*TEXT EXTRACT*
* Begin *

The popularity of the NSDAP also grew by leaps and bounds among the rural population. “Happily, progress is being made everywhere,” Hess reported in October 1928 about a tour by Hitler of northern Germany. “The best…was the farmers of Dithmarschen to whom the Tribune spoke in Heide in Schleswig-Holstein: fine specimens of men, giant in stature, gnarled…They sat there like blocks of ice for the first hour, but gradually they were drawn in, and the applause at the end was so furious it shocked all those who thought they knew this taciturn coast-dwelling folk.”
159
In the district of Dithmarschen support for the NSDAP grew after the so-called “Blood Night” in the small village of Wöhrden on 7 March 1929. Here a brawl broke out between SA men and adherents of the KPD, which left two SA men dead and a number of people injured. That provided the NSDAP with an excuse to stage a political rally, and Hitler attended the funeral for the deceased. A police observer noted that Hitler’s appearance “made a huge impression on the populace.” Afterwards farmers’ wives wore swastikas on their aprons, and some villagers began greeting one another with “Heil.” Many farmers were “extraordinarily bitter and prepared to commit all sorts of violent acts,” the police observer noted, adding that some saw the National Socialists as their “rescuers.”
160

The NSDAP registered significant increases in votes in the local state and district elections in the spring and summer of 1929. In elections in Saxony on 12 May, for instance, their share of the vote rose from 1.6 to 5 per cent. It was, Goebbels wrote, “a triumph that exceeded all our expectations.”
161
The following month, in the northern German state of Mecklenburg-Schwerin, Hitler’s party polled twice as well as it had in the previous election, drawing 4.1 per cent of the vote. And in the elections for the city council in Coburg in southern Germany in late June, the NSDAP achieved the first district majority in its history.
162

At its rally in Nuremberg in early August 1929, the party abundantly displayed their new self-confidence. Its political leadership touted the event as “not just the largest rally of the movement, but the largest rally of politically active, nationalist Germany itself.”

* End *

*WHAT TO DO*
Carry the account of the Nazi Party's growth in 1928–29 forward from its final sentence. The entries have nothing to do with the account of the Nazi Party's growth in 1928–29.

*DATASET EXTRACT*
* Begin *

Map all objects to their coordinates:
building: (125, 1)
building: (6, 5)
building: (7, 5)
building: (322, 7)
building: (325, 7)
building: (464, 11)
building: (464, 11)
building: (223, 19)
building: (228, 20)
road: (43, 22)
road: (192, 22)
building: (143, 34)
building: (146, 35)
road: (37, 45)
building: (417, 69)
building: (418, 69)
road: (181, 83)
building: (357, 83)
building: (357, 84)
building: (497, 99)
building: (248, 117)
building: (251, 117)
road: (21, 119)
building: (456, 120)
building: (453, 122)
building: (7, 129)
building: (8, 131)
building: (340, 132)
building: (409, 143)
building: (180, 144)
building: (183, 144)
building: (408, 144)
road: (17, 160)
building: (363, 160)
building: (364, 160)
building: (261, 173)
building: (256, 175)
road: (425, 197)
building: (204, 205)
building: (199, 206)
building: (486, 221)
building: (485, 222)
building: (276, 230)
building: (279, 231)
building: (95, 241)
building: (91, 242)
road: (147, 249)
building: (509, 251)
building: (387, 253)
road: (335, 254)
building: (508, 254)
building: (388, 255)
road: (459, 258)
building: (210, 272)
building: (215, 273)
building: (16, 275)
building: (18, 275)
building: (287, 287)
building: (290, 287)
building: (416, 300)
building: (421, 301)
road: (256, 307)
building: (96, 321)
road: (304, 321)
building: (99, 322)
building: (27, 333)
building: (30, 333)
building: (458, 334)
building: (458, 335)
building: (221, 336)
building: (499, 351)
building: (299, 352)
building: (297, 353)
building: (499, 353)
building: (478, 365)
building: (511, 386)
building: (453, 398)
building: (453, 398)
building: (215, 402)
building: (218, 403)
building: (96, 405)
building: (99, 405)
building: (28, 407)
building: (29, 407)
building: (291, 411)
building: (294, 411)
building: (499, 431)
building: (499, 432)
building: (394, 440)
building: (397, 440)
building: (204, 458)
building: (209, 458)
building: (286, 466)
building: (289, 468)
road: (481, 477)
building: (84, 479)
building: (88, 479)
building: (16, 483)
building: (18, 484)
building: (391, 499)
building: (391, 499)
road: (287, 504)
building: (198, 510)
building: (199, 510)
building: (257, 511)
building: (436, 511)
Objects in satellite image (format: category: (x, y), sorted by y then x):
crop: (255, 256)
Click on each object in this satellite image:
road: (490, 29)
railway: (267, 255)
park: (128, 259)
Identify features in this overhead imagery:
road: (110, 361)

* End *

*RESULT BELOW*
163
Somewhere between 40,000 (so the police estimated) and 100,000 Nazi supporters arrived by train from all over Germany and transformed the Bavarian city once again into “a brown army camp.” Hitler kept a “Nuremberg diary” for the
Illustrierter Beobachter
, a party newspaper that had been founded in 1926, in which he described the concluding event on Nuremberg’s central market square: “Showered again and again with flowers, the brown warriors of the Third Reich march by with quick steps for three and a half hours.”
164
Hitler neglected to mention that SA troops had committed numerous acts of violence. The ancient capital of the Holy Roman Empire of the German Nation was forced to endure a four-day state of emergency.
165

The places of honour in the grandstand were occupied by Hitler’s admirers Winifred Wagner and Emil Kirdorf as well as the vice-chairman of the paramilitary veterans’ organisation, the Stahlhelm, Theodor Duesterberg, and one of the sons of former German emperor Wilhelm II, Prince August Wilhelm, who would apply to join the NSDAP in December.
166
Goebbels was none too pleased: “I’m getting to know Prince August Wilhelm. Fairly senile. All these Stahlhelm reactionaries who are propped up on the grandstand are not at all what I’d like to see.”
167
Hitler, however, had decided to make common cause with conservative nationalists to shoot down the Young Plan. It stipulated that France evacuate the Rhineland in 1930 and, in contrast to the heavy monetary burdens under the Dawes Plan, brought Germany financial relief but expanded the duration of German reparations payments for the First World War to 1988. For the entire German right wing, agreeing to it was tantamount to accepting the Treaty of Versailles with its “war guilt” clause.
168

The hostility towards the plan was led by the media mogul Alfred Hugenberg, who had been elected chairman of the DNVP in October 1928 and was steering the party on a course of uncompromising opposition to what he called “the Weimar system.” Hugenberg’s empire included the Scherl publishing house in Berlin, the news agency Telegraphen-Union, the advertising company Allgemeine Anzeigen and the film studio Universum Film AG (Ufa). Hugenberg also provided provincial newspapers with syndicated articles and thus had enormous influence even over periodicals that he did not own. On his initiative, a “Reich Committee for the German Referendum” was formed. Its members included the leaders of the DNVP, the Stahlhelm, the Pan-Germanic League, the Reichslandbund and the Vaterland Leagues. Hitler also signed on, after it was agreed that the campaign would be directed not just against the Young Plan but the “lie” of Germany’s culpability for the First World War.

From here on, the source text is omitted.